• _Document passage_:
****

As many people have pointed out. This thread is massive and I think I have confused myself.

I have a Series 2 SA that started out as a 40hr and I upgraded the drive A to a 120GB drive. I do not remember if I did the -s 127 switch or not. 

What I would like to do is add a second 120GB drive as a B drive. How do I insure that I have enough swap space to avoid the GSOD reboot problem?

I am willing to perform the upgrade again from the current 120GB A drive to the new 120GB drive with the -s 127 switch if this is what is required. Then I could perform the mfsadd command. Am I on the right track?


----------



## Robert S

There's nothing you can do now if you want to keep your recordings. All you can do is add the B drive. You can easily check whether you increased swap (you really weren't paying attention if you didn't!). When the PC boots, you'll see the partition table printed. If partition 7 (it's actually partition 8, of course, but it looks like 7) is 127Mb, then you're OK.

Even if you didn't, all you can do is hope you don't get a GSOD and if you do, use the 'rescue' from the third post of this thread.


----------



## TimTrace

Robert -

This question regards a 2x160GB HDVR2, except for the HDD upgrade it is unhacked.

I've loaded my A drive into my PC, and booted with the MFSTools CD from http://mfstools.sourceforge.net .

PDISK shows #8 at 127.0M .

Am I safe, or have I missed something?

Thanks,

Tim ==


----------



## Willin

Now that there aren't any software upgrades for S1 tivos, is there really a need to restore the inactive root partition? Why can't I leave it as a permanent swap?

I had 2 GSOD's within one week and it was a pain to do the recovery twice with the temporary swap partition.


----------



## Robert S

Yes, you only have to restore the order of the partitions before the next software upgrade comes in.

I don't know what the effect of taking a software upgrade to the smaller root partition would be. It could be that the only way to recover would be to restore a backup, which is what the rescue was trying to avoid.


----------



## lbroadfield

(First of all, thanks to Tiger, Robert S, Hinsdale, Dylan, etc. etc., without whom...)

OK, I'm running, but I goofed a little on the swap partition, and wondering if there's a way to un-goof.

I started with my 31201 which had previously (back in the days of BlessTiVo) had a 60GB "B" added to it's original 30GB "A".

Goal was to replace the original "A" with a new 120GB. I successfully dd'ed original-A to new-A, but I didn't quite grasp that I needed to follow the post#3 instructions to manually create the larger swap partition *before* using mfsadd to expand capacity.

Now I have a fully-expanded A with only a 64MB swap partition, and not enough room to create a new 128MB swap partition. Is there any way to ungoof this, or do I just to make sure to hang onto a copy of the rescue-via-inactive-root instructions forever?

****

• _Collection entries_:
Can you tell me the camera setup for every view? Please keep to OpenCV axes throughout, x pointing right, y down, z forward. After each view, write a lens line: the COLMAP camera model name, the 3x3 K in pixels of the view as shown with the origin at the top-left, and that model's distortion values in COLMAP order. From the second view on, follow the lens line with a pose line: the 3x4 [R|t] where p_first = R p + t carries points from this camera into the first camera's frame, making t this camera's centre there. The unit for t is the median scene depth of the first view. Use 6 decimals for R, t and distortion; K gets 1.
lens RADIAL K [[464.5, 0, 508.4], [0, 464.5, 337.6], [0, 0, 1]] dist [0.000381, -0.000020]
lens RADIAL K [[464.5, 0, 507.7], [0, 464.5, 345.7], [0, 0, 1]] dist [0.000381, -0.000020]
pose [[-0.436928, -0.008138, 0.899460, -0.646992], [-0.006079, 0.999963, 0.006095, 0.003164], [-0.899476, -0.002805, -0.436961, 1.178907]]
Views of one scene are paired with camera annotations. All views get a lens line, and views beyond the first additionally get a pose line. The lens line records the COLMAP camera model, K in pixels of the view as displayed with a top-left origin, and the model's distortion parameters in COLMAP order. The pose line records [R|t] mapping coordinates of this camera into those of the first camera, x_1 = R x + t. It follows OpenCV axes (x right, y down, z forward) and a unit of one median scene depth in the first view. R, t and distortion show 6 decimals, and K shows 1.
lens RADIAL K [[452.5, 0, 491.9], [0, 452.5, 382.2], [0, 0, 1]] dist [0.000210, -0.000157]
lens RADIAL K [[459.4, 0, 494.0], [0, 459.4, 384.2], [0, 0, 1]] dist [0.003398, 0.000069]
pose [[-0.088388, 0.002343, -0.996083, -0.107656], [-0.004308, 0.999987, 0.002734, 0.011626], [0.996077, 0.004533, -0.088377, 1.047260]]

****

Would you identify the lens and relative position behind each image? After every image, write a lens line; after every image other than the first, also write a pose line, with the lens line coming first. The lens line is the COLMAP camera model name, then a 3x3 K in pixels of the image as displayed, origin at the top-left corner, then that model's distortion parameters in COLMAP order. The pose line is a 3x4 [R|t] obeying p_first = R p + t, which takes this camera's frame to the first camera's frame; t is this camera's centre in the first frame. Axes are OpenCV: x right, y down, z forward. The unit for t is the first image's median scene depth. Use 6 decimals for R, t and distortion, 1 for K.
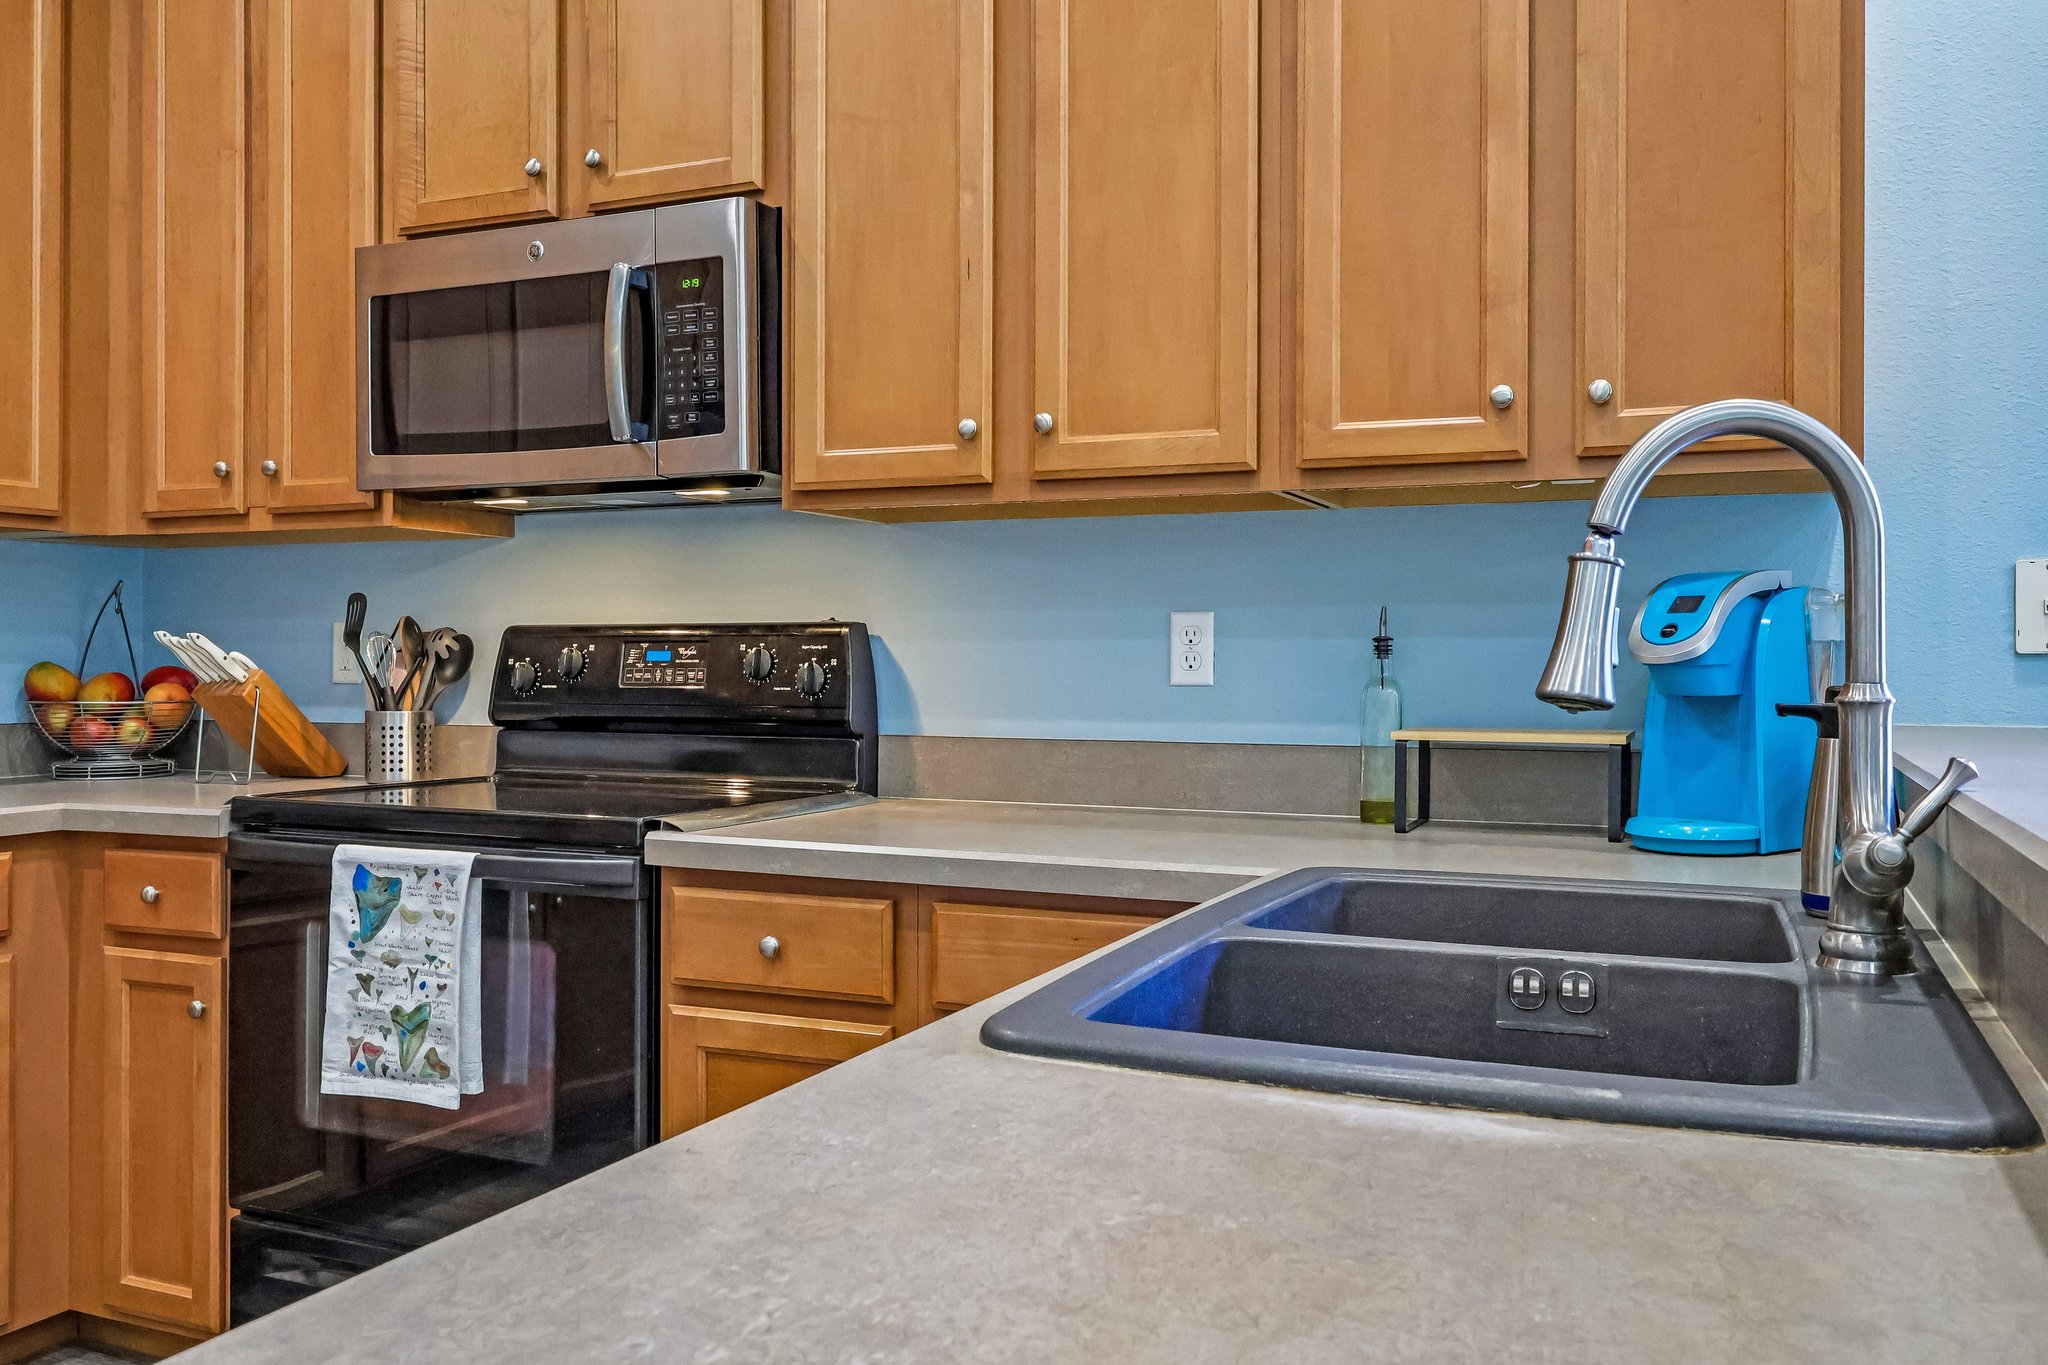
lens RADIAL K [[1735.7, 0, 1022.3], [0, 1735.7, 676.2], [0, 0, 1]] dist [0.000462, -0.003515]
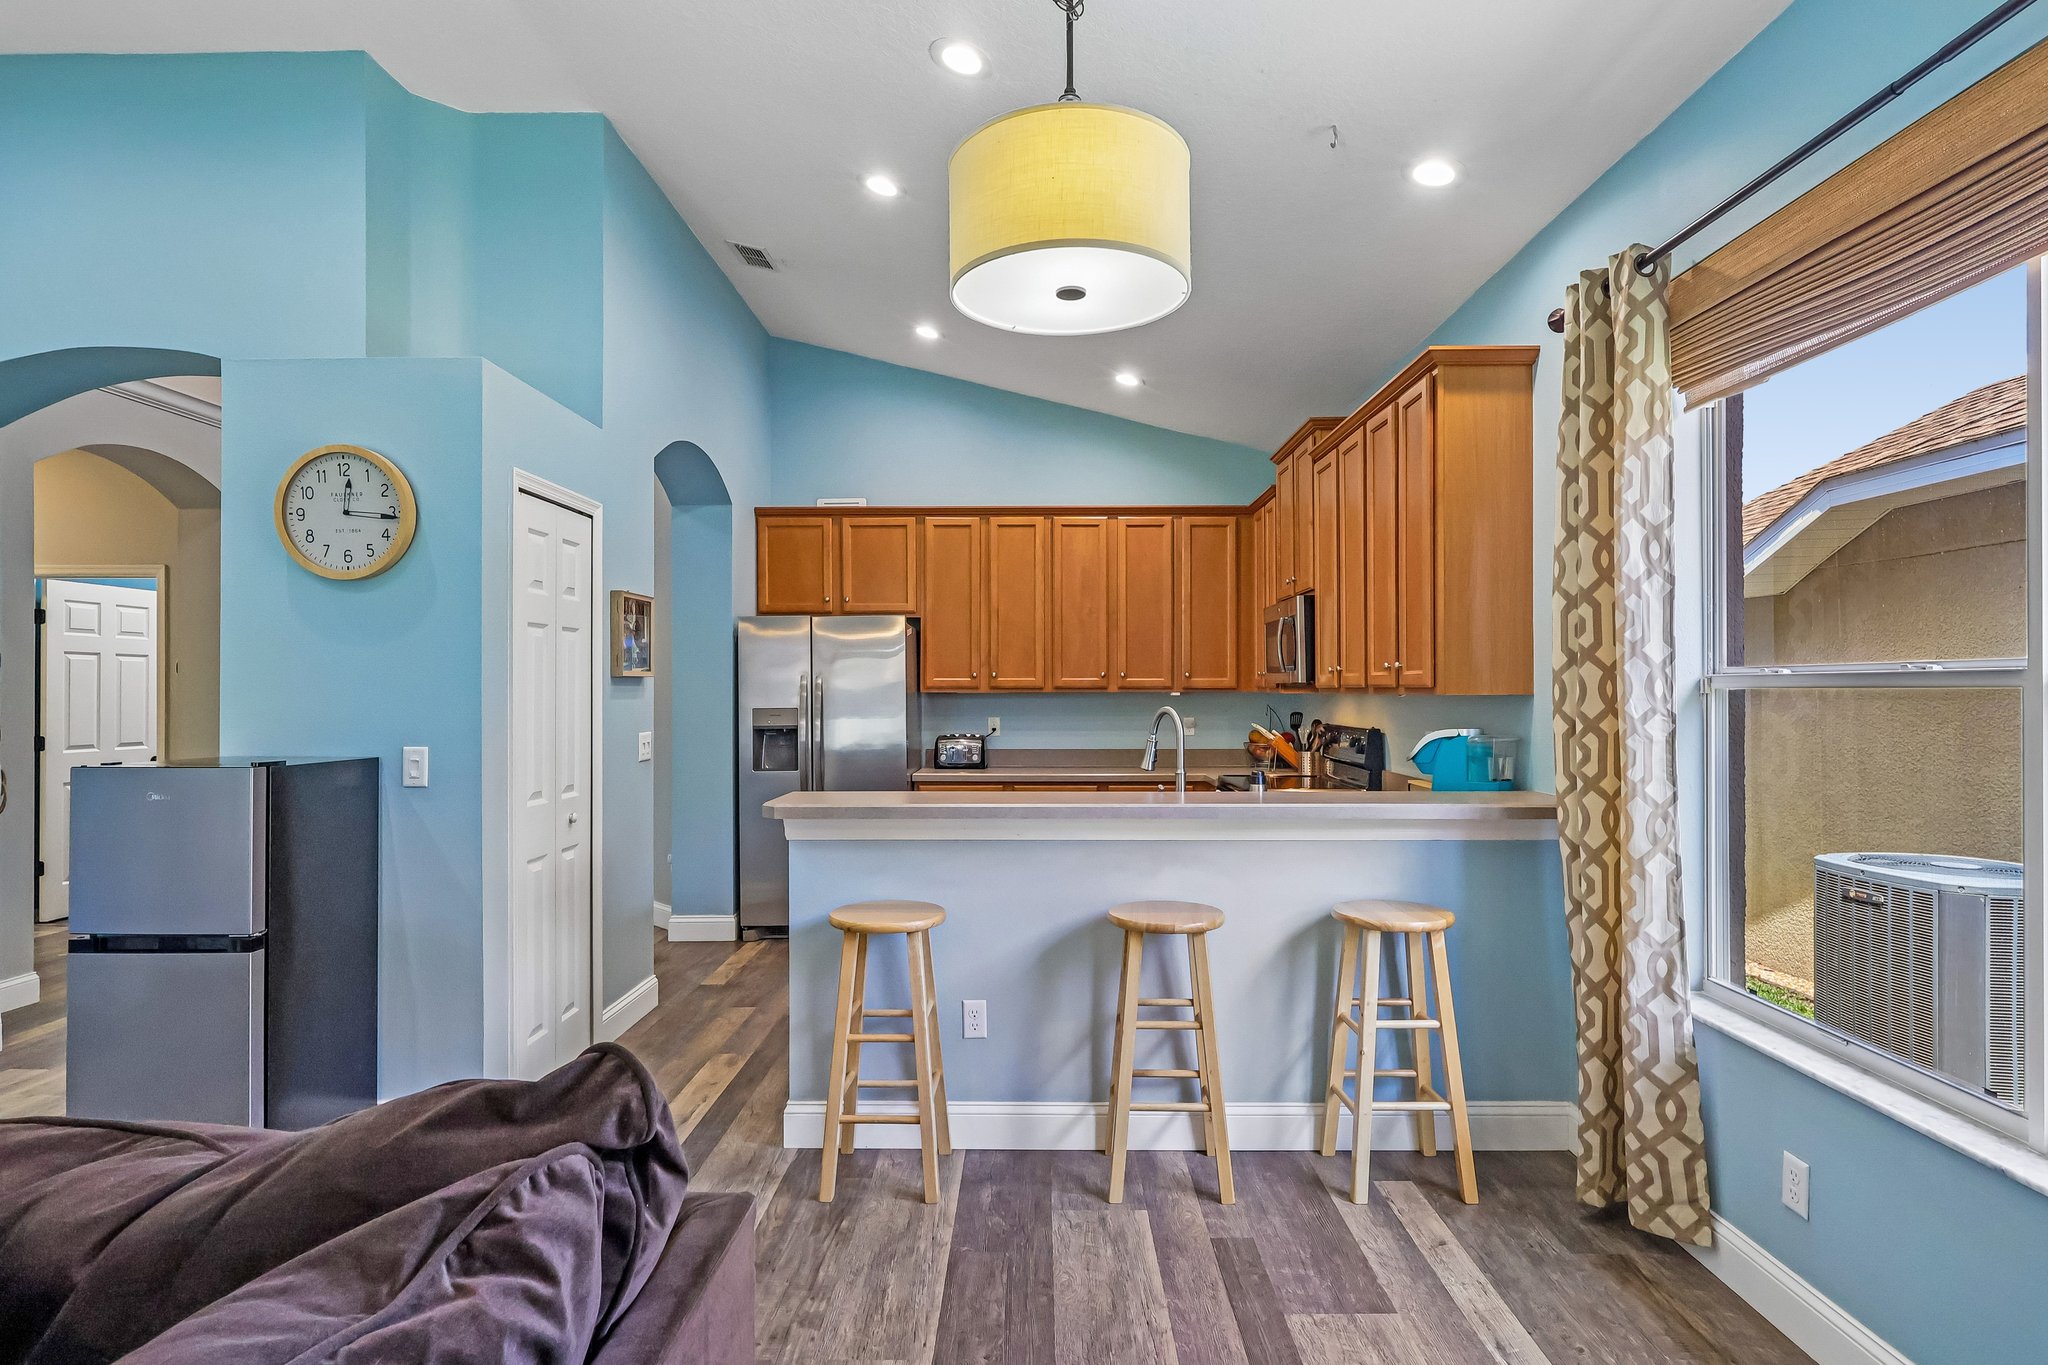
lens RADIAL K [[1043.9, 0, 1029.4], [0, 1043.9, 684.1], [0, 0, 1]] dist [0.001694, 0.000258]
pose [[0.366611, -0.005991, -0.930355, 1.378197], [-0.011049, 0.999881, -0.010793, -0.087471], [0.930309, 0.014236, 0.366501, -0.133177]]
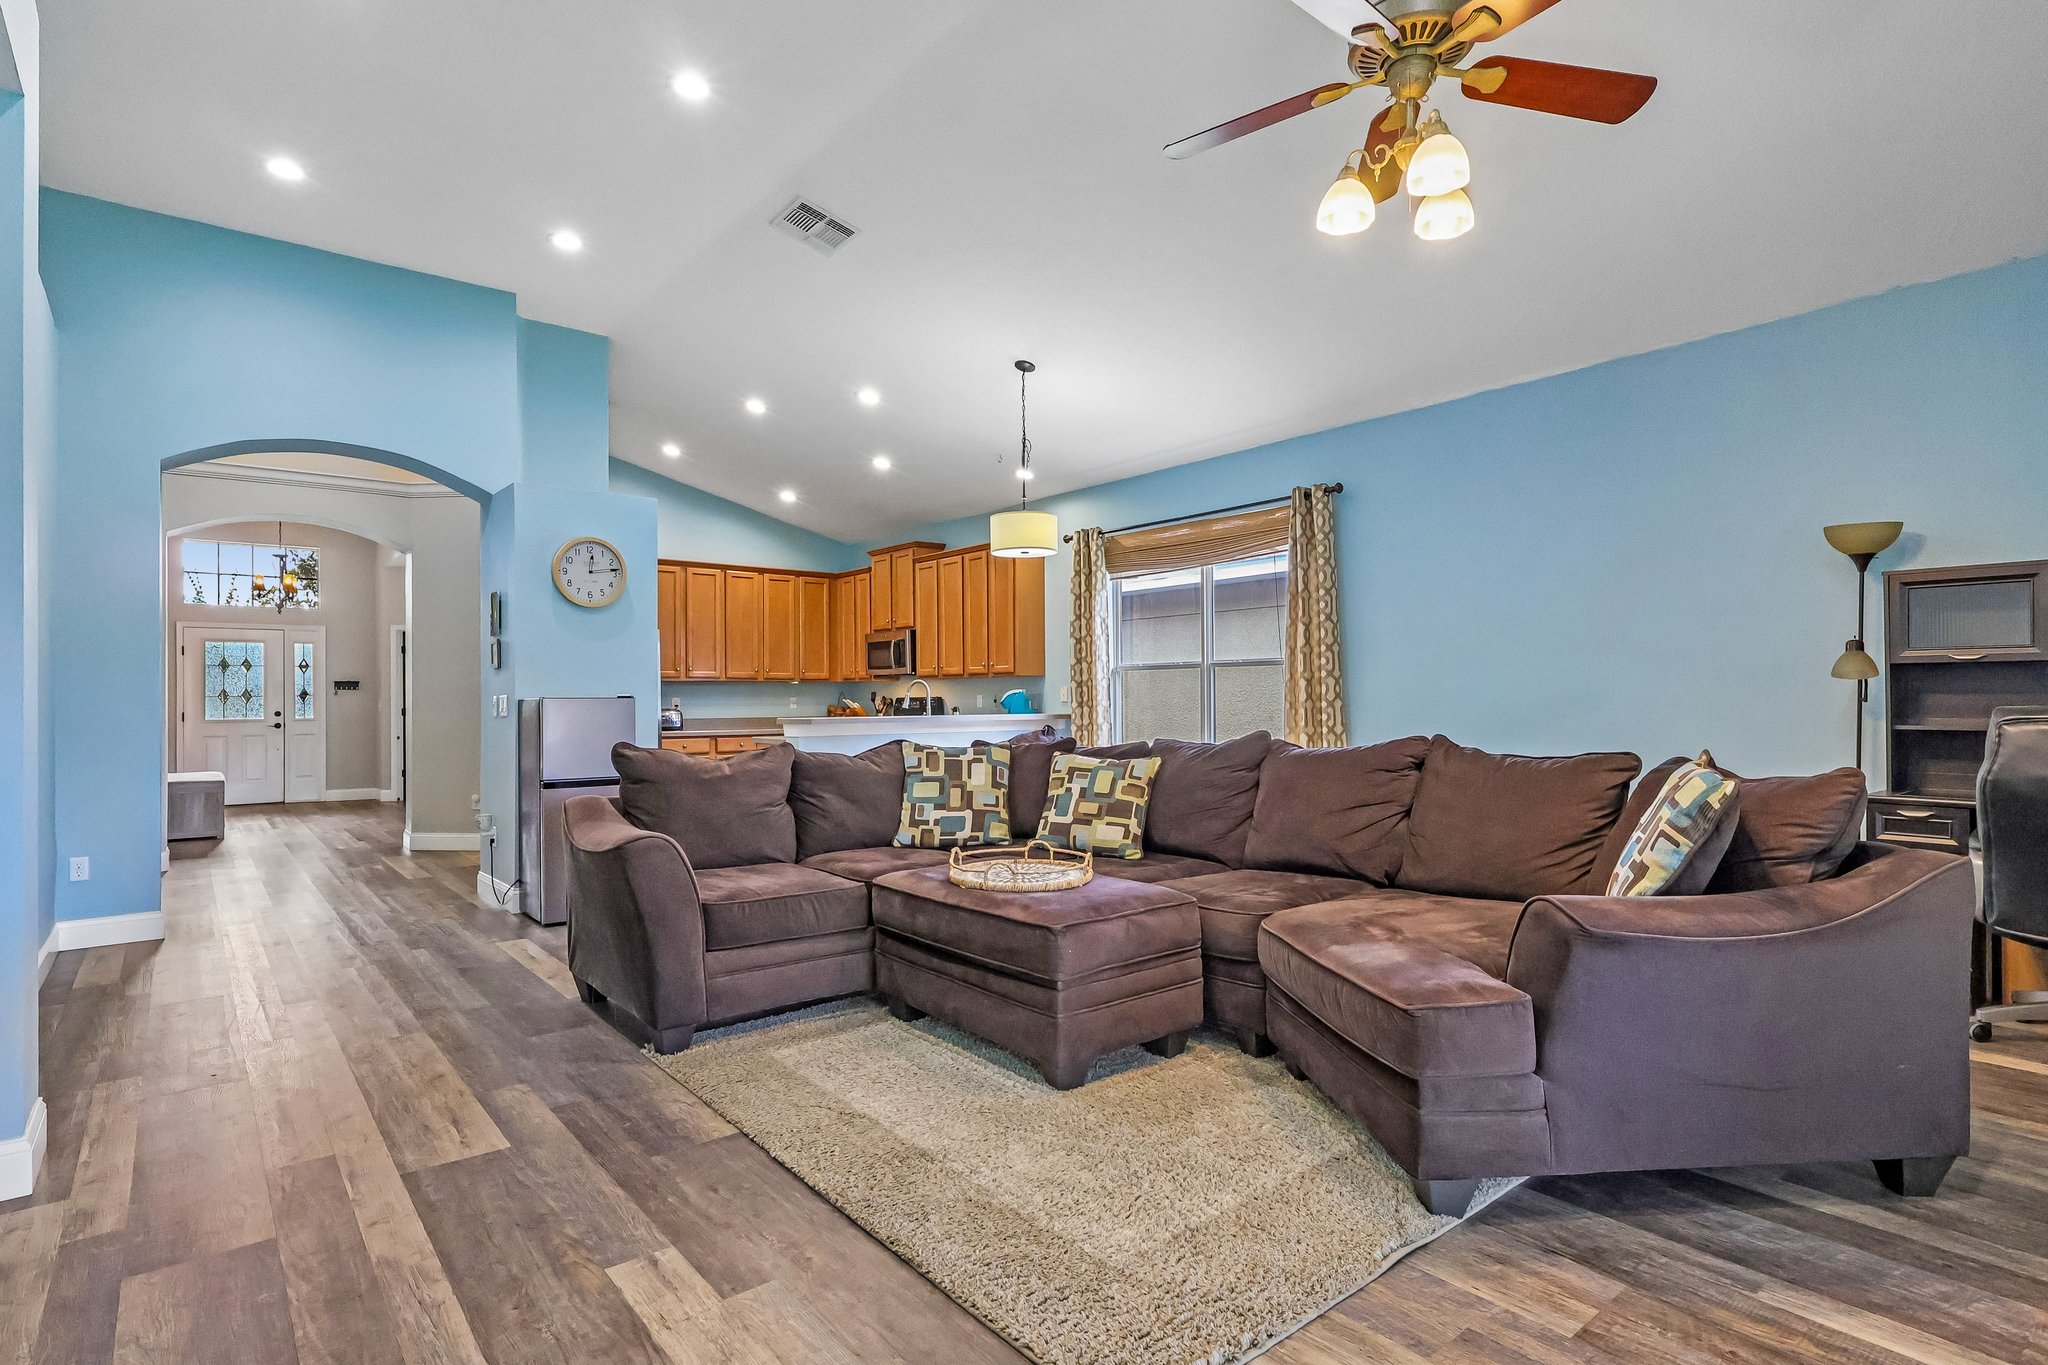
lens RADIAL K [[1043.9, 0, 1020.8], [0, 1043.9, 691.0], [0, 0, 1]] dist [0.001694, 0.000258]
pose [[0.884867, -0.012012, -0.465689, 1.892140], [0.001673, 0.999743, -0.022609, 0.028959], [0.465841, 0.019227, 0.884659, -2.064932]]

****

• _Prompt 1_:
Answer these from the TiVo forum thread:
(a) What size was the new drive that the first poster put in as drive A?
(b) What size did PDISK show for partition #8 on TimTrace's A drive?
(c) How large is lbroadfield's swap partition after the upgrade?
• _Prompt 2_:
In the TiVo forum thread, why does Robert S advise restoring the order of the partitions before the next software upgrade comes in? Answer in one to three sentences.
• _Prompt 3_:
Pick up the TiVo forum thread on swap partitions from the point where it stops.

• _Exercise output 1_:
(a) 120GB
(b) 127.0M
(c) 64MB

• _Exercise output 2_:
Robert S doesn't know what would happen if a software upgrade went to the smaller root partition. The only way to recover might be to restore a backup, which the rescue was meant to avoid.

• _Exercise output 3_:
(For extra credit, how do I ungoof it without losing recordings, or at least, losing a minimum of recordings?)

--Laird


----------



## Robert S

I don't think you can reverse that without losing your recordings.

I would make the following observations:

GSOD's are pretty rare, so there's no real cause for worrying about it as long as the TiVo is working.

Software development for Series 1 TiVoes has ceased, so if you were to put it in the 'rescue' configuration, there's no urgent need to return it to its current configuration.


----------



## twash

Objective: Add 160GB harddrive, as Drive B to a 112 and a 212 Phillips TiVo standalones, both of which already have working 120GB single drive upgrades, bought as plug and play from a couple of different sellers. These Phillips TiVos have been working successfully with the upgrade A drives for a couple of weeks now. 

The A Drives are both Maxtor, the new drives are to be Samsung, 7200RPM, 160GB, because the Samsungs were the cheapest ones I found available at the time of purchase.

To fix them up I will install in my XP pc (yes, I know I am not supposed to boot to windows with the Tivo drives installed) with existing TiVo A drive plugged to Secondary Master IDE connector and the new drive B to the Primary Slave IDE connector. Said drives jumpered correctly as master and slave, respectively.

Since doing this increases the TiVo recording capacity to over 150GB, I read that I should do something to increase the swap file so the GSOD will still hopefully work, if called upon to do so. Apparently, I am to NOT DO the following command: 

mfsadd -x /dev/hdc /dev/db

and am instead supposed to do a command that contains -s 127. My situation, adding a large B drive to an already existing 120GB, working, single drive Tivo, is not actually covered in the Hinsdale procedure, per say...well at least that is what appears to me to be the case.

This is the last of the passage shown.